- WORK INSTRUCTION 1 -
In the brake pad thread, about how much does jmeerse say KoolStop's green pad usually costs?
- WORK INSTRUCTION 2 -
Copy the brake pad thread from "## crankles (Sep" up to and including "(Apr 13, 2005)".

-- TEXT UNDER STUDY follows --

# Brake pads for carbon rims - V'brake style?



## KMan (Feb 3, 2004)

I have Paul canti brakes - which do not use canti style brake pads - but threaded V-brake style post/pads.

Just got a set of carbon wheels and looking for some pads to use - all the carbom specific pads I see are canti mount. Are there any carbon pads available in a V-brake post mount available?

I actually just picked up a set of the Swiss Top Rat without realizing they are canti mount and will not work. Searched the archives and all I could find was everyone recommending the Swiss Top.....which do not come in a V-Brake style mount.


Thanks,
Michael
www.MLKimages.com


----------



## bopApocalypse (Aug 30, 2006)

Swiss stop makes v-brake cartridge inserts:
http://www.excelsports.com/new.asp?...ake+4pads&vendorCode=SWISSSTP&major=8&minor=3

Or, use something like this : http://www.bikemannetwork.com/biking/p/CXBP/BR0034 and run road brake inserts.


----------



## PeanutButterBreath (Dec 4, 2005)

I think this is what you need: http://cyclocrossworld.stores.yahoo.net/swrxyekibrpa.html


----------



## jmeerse (Nov 12, 2004)

I really like KoolStop's green pad for my carbon rims (Reynolds). They make it in a v-brake pad (http://www.koolstop.com/brakes/index.php#Anchor-Also-6785) and usually run about $8 a pair, considerably less than the SwissStop.


----------



## crankles (Sep 25, 2007)

*swiss stop all the way.*

I'll 2nd the swiss stop vote. The only things out there that were able to slow me down on a muddy descent last year.


----------



## Unoveloce (Apr 13, 2005)

*You don't need special pads*

In cross, the heat is usually not high enough to warrant the special pads. You'd still want to swap out the inserts when you go from alloy to carbon to keep any metal shavings that might be embedded in the pad from scoring the carbon rim. The rubber pads tend to work a little better in the wet.


----------



## DIRT BOY (Aug 22, 2002)

KMan said:


> I have Paul canti brakes - which do not use canti style brake pads - but threaded V-brake style post/pads.

-- TEXT UNDER STUDY concluded --
-- DATASET ENTRIES follows --

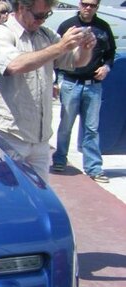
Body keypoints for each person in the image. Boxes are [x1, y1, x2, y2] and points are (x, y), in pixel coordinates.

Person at [0, 0, 96, 182]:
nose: (42, 20)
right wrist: (59, 47)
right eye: (38, 15)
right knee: (10, 194)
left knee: (40, 197)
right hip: (9, 134)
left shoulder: (46, 35)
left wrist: (85, 48)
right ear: (22, 8)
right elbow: (14, 65)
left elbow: (75, 61)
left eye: (46, 15)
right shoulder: (2, 35)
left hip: (40, 137)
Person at [52, 0, 115, 183]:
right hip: (71, 82)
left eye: (92, 5)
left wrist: (107, 68)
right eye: (85, 4)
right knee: (66, 125)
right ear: (79, 4)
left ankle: (94, 168)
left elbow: (111, 53)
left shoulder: (103, 28)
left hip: (93, 85)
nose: (88, 8)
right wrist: (55, 81)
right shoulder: (67, 26)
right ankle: (60, 160)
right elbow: (56, 53)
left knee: (92, 128)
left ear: (97, 7)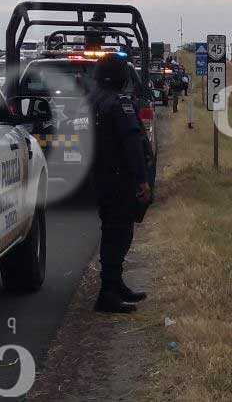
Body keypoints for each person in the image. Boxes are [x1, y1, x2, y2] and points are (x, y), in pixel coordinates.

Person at [88, 54, 154, 313]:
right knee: (120, 234)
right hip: (119, 180)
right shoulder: (121, 104)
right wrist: (142, 180)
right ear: (122, 78)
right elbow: (132, 144)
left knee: (111, 232)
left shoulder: (92, 102)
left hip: (102, 178)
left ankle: (115, 285)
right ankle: (108, 293)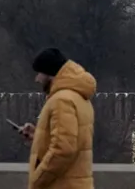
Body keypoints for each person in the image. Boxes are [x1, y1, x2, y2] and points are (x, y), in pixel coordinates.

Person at [19, 48, 96, 189]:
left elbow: (63, 150)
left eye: (39, 73)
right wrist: (39, 137)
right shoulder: (79, 97)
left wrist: (37, 179)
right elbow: (71, 140)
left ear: (50, 74)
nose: (37, 79)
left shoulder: (61, 100)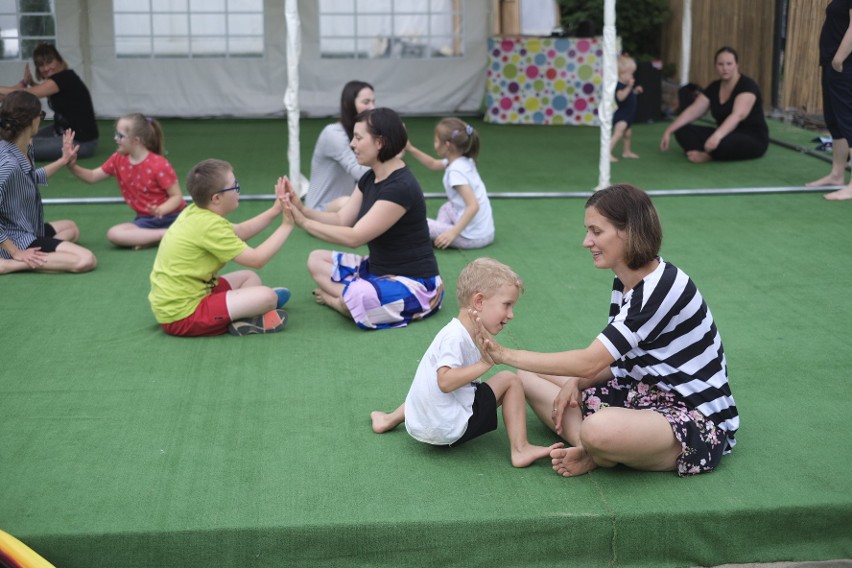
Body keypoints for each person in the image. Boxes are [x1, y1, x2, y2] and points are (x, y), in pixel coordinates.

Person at [474, 184, 739, 478]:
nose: (587, 241)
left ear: (628, 232)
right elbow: (621, 363)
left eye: (596, 231)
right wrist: (576, 381)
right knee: (528, 377)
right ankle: (590, 450)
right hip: (643, 393)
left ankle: (597, 446)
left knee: (599, 428)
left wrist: (505, 354)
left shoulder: (660, 288)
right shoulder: (625, 280)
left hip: (694, 416)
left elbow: (591, 362)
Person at [370, 257, 563, 467]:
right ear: (478, 301)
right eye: (507, 305)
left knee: (427, 377)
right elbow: (444, 382)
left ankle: (388, 419)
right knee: (510, 380)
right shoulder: (455, 337)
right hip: (448, 427)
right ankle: (521, 448)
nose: (511, 315)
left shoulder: (462, 332)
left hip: (424, 422)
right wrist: (485, 363)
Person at [282, 107, 443, 331]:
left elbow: (355, 237)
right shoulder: (370, 177)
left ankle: (339, 302)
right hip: (375, 271)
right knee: (316, 259)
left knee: (359, 295)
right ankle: (356, 301)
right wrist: (302, 209)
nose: (352, 144)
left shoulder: (400, 187)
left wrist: (304, 223)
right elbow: (340, 219)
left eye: (358, 138)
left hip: (413, 284)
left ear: (380, 143)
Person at [148, 159, 293, 337]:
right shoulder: (209, 226)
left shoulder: (195, 211)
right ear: (216, 198)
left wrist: (275, 210)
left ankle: (248, 312)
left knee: (249, 278)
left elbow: (239, 231)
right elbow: (257, 259)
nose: (238, 189)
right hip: (183, 317)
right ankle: (252, 312)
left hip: (191, 296)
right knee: (267, 297)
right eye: (235, 186)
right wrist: (286, 226)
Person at [0, 90, 97, 274]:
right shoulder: (7, 163)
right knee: (85, 259)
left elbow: (30, 178)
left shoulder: (24, 146)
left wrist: (63, 160)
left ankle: (39, 253)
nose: (42, 119)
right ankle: (9, 263)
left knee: (71, 228)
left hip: (28, 227)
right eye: (41, 114)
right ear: (30, 121)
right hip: (15, 239)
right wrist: (16, 252)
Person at [65, 113, 185, 249]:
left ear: (136, 140)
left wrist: (161, 210)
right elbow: (92, 176)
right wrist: (72, 166)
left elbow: (176, 196)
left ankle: (153, 237)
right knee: (114, 234)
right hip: (146, 221)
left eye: (120, 136)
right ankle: (165, 235)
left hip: (175, 217)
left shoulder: (159, 164)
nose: (115, 138)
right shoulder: (118, 159)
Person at [659, 46, 768, 163]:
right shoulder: (714, 87)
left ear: (737, 65)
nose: (725, 68)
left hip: (752, 138)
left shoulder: (747, 85)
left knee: (722, 144)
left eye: (729, 64)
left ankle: (708, 155)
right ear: (716, 66)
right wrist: (669, 130)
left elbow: (738, 115)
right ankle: (706, 151)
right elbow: (693, 110)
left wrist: (717, 136)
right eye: (720, 64)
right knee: (682, 130)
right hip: (725, 133)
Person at [404, 117, 495, 249]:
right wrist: (410, 148)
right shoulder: (463, 160)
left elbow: (473, 206)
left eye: (436, 141)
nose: (434, 144)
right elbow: (433, 164)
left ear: (447, 145)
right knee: (447, 207)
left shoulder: (456, 172)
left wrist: (452, 233)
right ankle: (439, 235)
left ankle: (441, 235)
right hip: (486, 231)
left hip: (472, 237)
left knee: (419, 224)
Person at [0, 43, 98, 162]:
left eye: (49, 62)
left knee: (19, 147)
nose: (46, 68)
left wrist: (24, 86)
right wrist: (29, 82)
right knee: (18, 137)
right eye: (41, 65)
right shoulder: (61, 80)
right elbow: (38, 90)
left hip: (81, 142)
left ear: (59, 60)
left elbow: (30, 93)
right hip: (60, 131)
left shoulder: (64, 78)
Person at [304, 80, 375, 212]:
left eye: (373, 102)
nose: (372, 107)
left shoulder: (359, 134)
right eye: (366, 102)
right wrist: (392, 153)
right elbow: (360, 172)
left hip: (347, 207)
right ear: (348, 104)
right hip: (318, 211)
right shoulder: (333, 134)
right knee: (350, 203)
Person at [807, 0, 852, 200]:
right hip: (832, 65)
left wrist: (838, 59)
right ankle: (837, 174)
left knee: (848, 121)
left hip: (845, 65)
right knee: (835, 120)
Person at [610, 54, 644, 162]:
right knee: (618, 134)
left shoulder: (626, 85)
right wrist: (630, 87)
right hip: (622, 115)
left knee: (627, 135)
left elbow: (629, 96)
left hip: (628, 114)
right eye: (630, 74)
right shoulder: (619, 85)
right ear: (621, 74)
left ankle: (626, 152)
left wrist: (635, 91)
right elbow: (621, 97)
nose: (632, 77)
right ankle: (606, 153)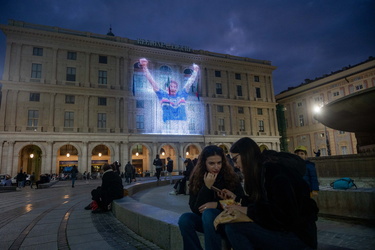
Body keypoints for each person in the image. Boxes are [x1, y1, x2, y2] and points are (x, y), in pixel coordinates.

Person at [221, 137, 319, 250]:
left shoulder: (274, 171)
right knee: (229, 225)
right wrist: (237, 198)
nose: (235, 165)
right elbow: (262, 203)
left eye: (235, 159)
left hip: (299, 236)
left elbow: (283, 215)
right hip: (288, 231)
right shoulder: (262, 171)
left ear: (246, 155)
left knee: (235, 229)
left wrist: (245, 210)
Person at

-- DATASET ENTRIES concluded --

- RESPONSE 1 -
About $8 a pair.

- RESPONSE 2 -
## crankles (Sep 25, 2007)

*swiss stop all the way.*

I'll 2nd the swiss stop vote. The only things out there that were able to slow me down on a muddy descent last year.


----------



## Unoveloce (Apr 13, 2005)